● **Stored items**
----
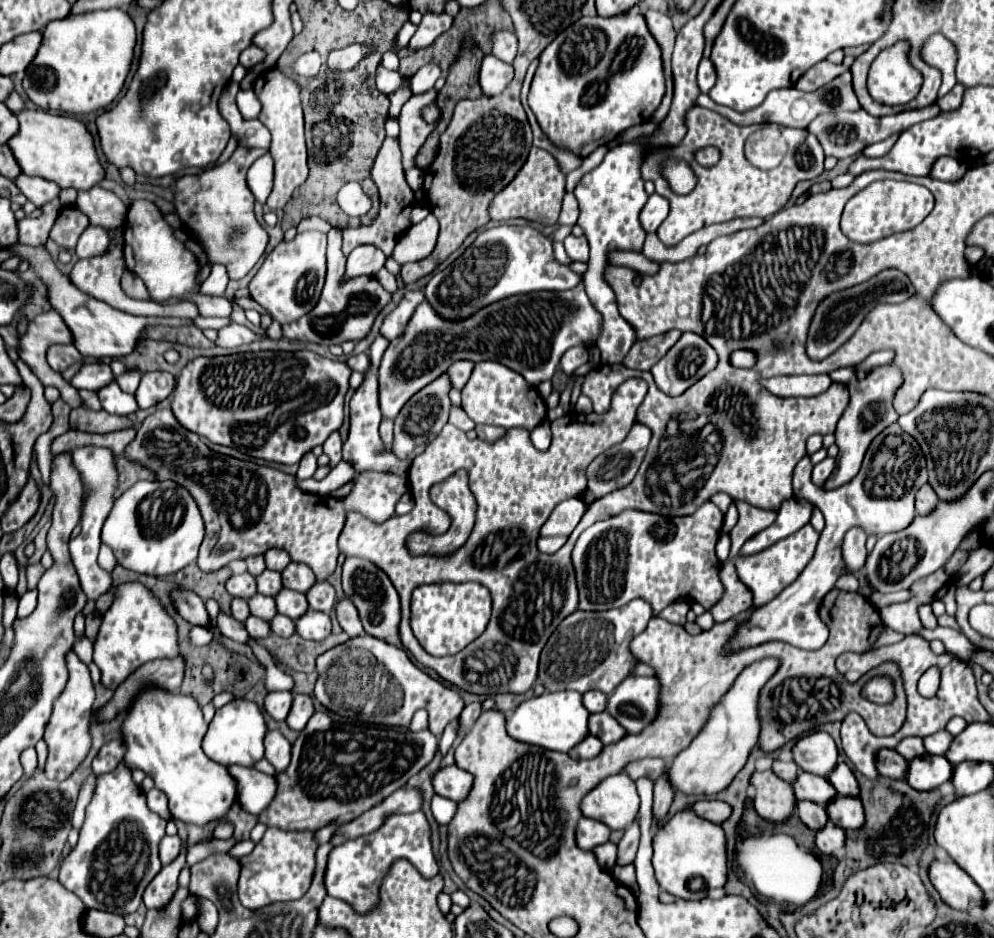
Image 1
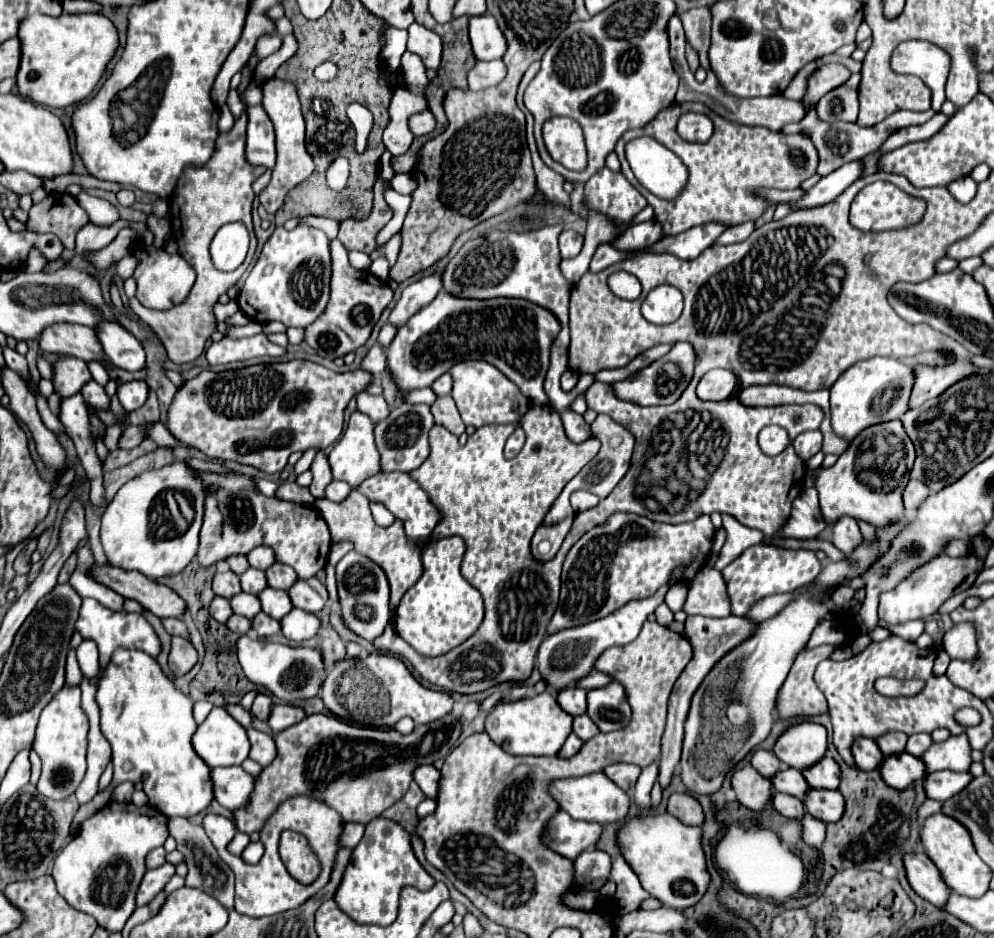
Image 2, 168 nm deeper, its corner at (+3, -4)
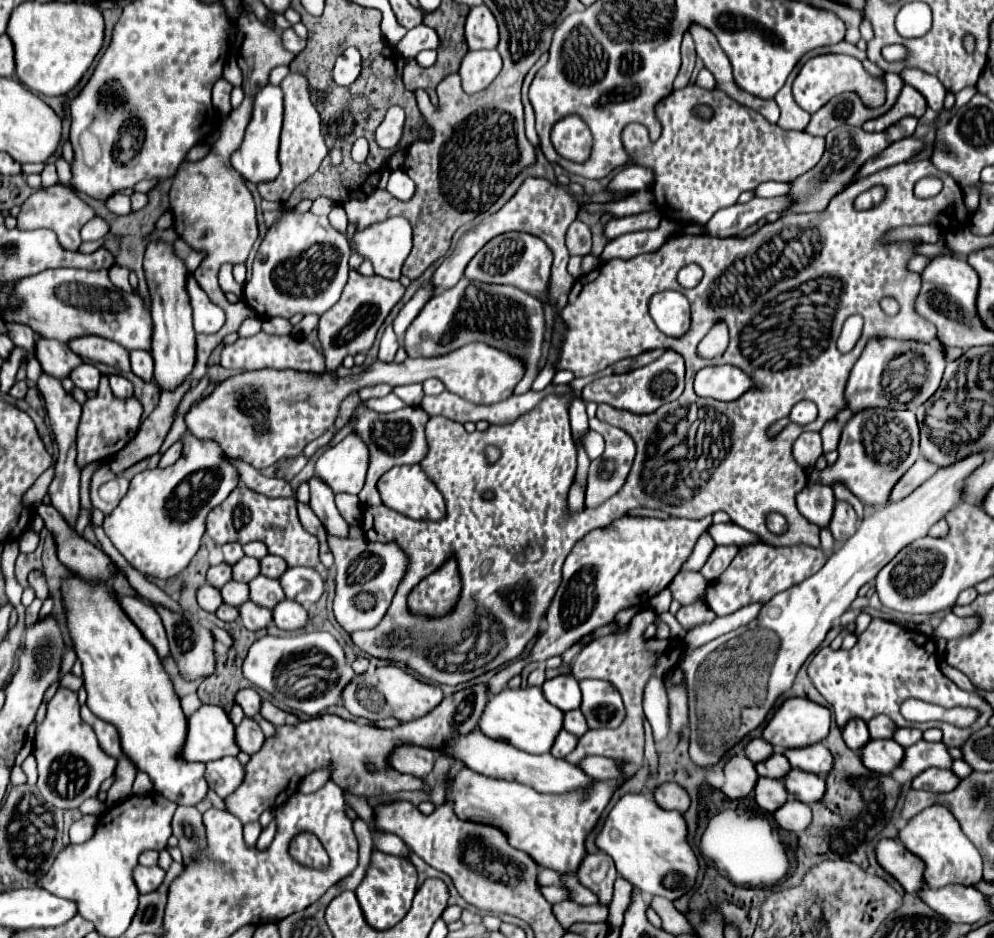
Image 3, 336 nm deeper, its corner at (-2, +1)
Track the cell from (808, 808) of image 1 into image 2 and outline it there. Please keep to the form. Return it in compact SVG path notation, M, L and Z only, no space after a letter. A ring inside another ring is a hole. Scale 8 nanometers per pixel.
M774 792L774 808L786 816L786 818L792 818L792 820L802 820L806 816L806 808L804 808L804 802L794 798L794 796L786 796L782 792Z

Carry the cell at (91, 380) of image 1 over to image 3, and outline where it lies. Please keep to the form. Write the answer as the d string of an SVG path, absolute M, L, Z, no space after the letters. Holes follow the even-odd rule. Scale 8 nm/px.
M37 337L35 339L35 357L41 363L45 373L51 373L57 379L69 377L71 369L75 369L75 365L81 365L81 357L75 355L67 345L59 343L59 341L51 341L51 339L43 339Z

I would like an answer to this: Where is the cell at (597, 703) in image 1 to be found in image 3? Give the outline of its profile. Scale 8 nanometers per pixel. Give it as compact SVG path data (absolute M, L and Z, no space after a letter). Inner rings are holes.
M555 677L543 683L541 687L545 699L559 707L561 711L571 711L571 709L579 709L581 705L581 689L579 683L573 677Z

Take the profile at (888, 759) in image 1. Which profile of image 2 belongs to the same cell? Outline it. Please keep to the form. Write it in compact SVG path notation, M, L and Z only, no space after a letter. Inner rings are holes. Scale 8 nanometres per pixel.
M858 738L858 742L854 742L854 760L856 760L856 766L864 772L870 772L870 770L878 770L882 760L884 760L884 754L880 752L878 744L870 738Z

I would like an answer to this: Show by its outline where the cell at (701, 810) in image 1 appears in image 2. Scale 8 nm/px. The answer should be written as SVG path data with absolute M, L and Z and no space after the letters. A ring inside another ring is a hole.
M672 794L668 800L668 812L682 820L686 826L702 826L704 824L704 810L698 800L690 794Z

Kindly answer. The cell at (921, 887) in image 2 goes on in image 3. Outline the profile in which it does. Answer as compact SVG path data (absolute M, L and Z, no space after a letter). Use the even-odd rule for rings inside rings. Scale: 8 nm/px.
M881 839L875 845L875 857L907 893L915 893L915 889L923 887L923 863L915 859L913 853L907 853L895 839Z

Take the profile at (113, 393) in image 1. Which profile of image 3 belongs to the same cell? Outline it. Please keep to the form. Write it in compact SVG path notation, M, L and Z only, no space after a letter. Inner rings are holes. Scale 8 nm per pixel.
M83 363L83 365L75 367L69 377L75 383L75 387L79 387L83 391L89 391L89 389L97 389L99 387L101 371L91 363Z

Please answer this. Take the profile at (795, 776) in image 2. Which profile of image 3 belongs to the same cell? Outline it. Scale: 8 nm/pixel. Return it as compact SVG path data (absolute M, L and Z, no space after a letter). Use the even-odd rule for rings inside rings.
M775 751L769 759L755 763L755 771L761 777L771 777L771 779L783 779L783 773L787 773L787 769L791 769L787 757L781 755L781 751Z

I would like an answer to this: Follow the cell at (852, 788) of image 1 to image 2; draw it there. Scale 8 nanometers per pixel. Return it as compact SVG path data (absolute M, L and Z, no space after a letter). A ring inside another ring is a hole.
M826 756L822 762L814 764L810 770L804 770L804 778L810 782L812 788L838 790L838 786L840 786L840 766L834 758Z

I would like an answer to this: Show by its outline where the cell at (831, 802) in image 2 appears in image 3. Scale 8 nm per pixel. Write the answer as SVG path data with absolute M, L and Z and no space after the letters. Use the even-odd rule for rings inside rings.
M791 769L785 779L785 789L787 793L791 793L795 799L811 805L815 801L819 801L819 797L823 797L823 789L825 789L825 781L815 775L815 773L805 773L801 769Z

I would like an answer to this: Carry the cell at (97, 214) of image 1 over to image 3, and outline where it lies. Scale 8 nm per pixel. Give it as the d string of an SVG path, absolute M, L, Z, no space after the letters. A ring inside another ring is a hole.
M59 157L59 159L55 161L55 165L57 165L57 175L59 175L59 181L67 185L67 183L71 181L71 167L69 167L69 163L67 163L63 157Z

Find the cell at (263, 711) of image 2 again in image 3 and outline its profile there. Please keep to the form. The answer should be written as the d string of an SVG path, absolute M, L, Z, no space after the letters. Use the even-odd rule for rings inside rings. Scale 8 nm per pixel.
M239 689L235 695L235 703L243 709L245 717L257 717L261 699L259 699L255 689Z

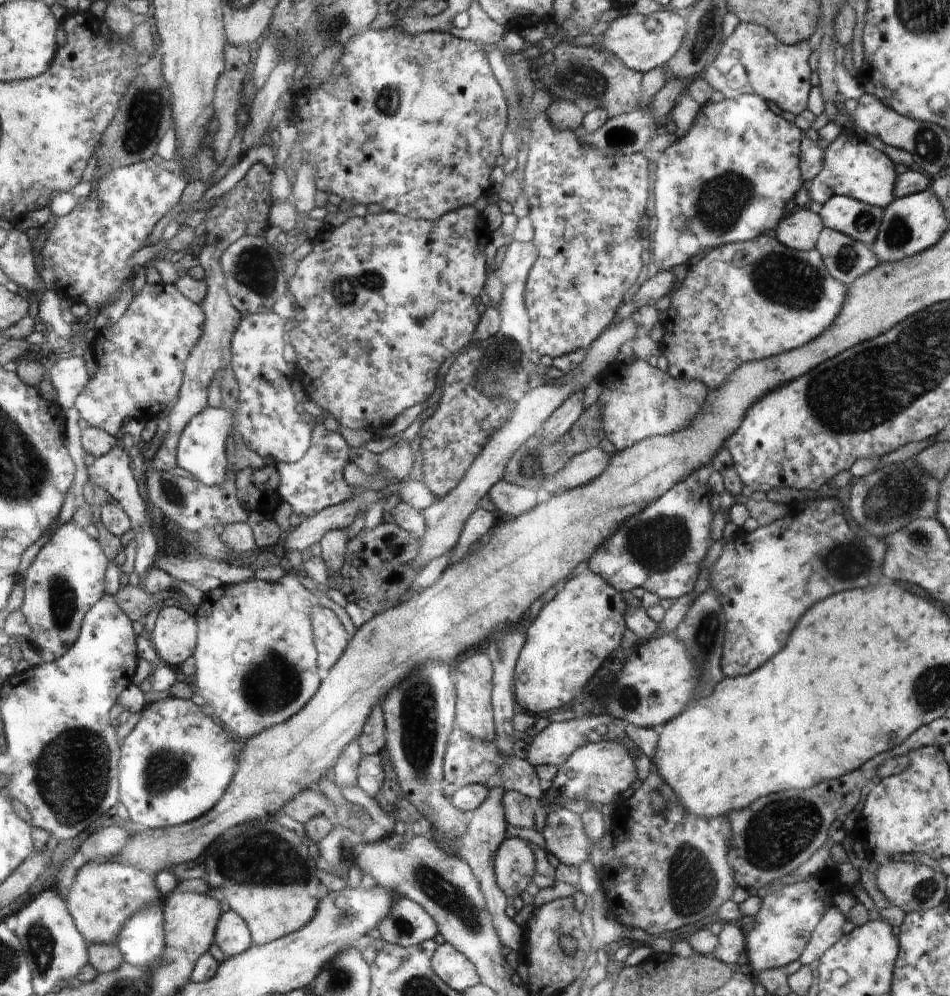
----
If a line in the entries above contains the word "corner", copy it.

● **WRITTEN RESPONSE**
Image 2, 168 nm deeper, its corner at (+3, -4)
Image 3, 336 nm deeper, its corner at (-2, +1)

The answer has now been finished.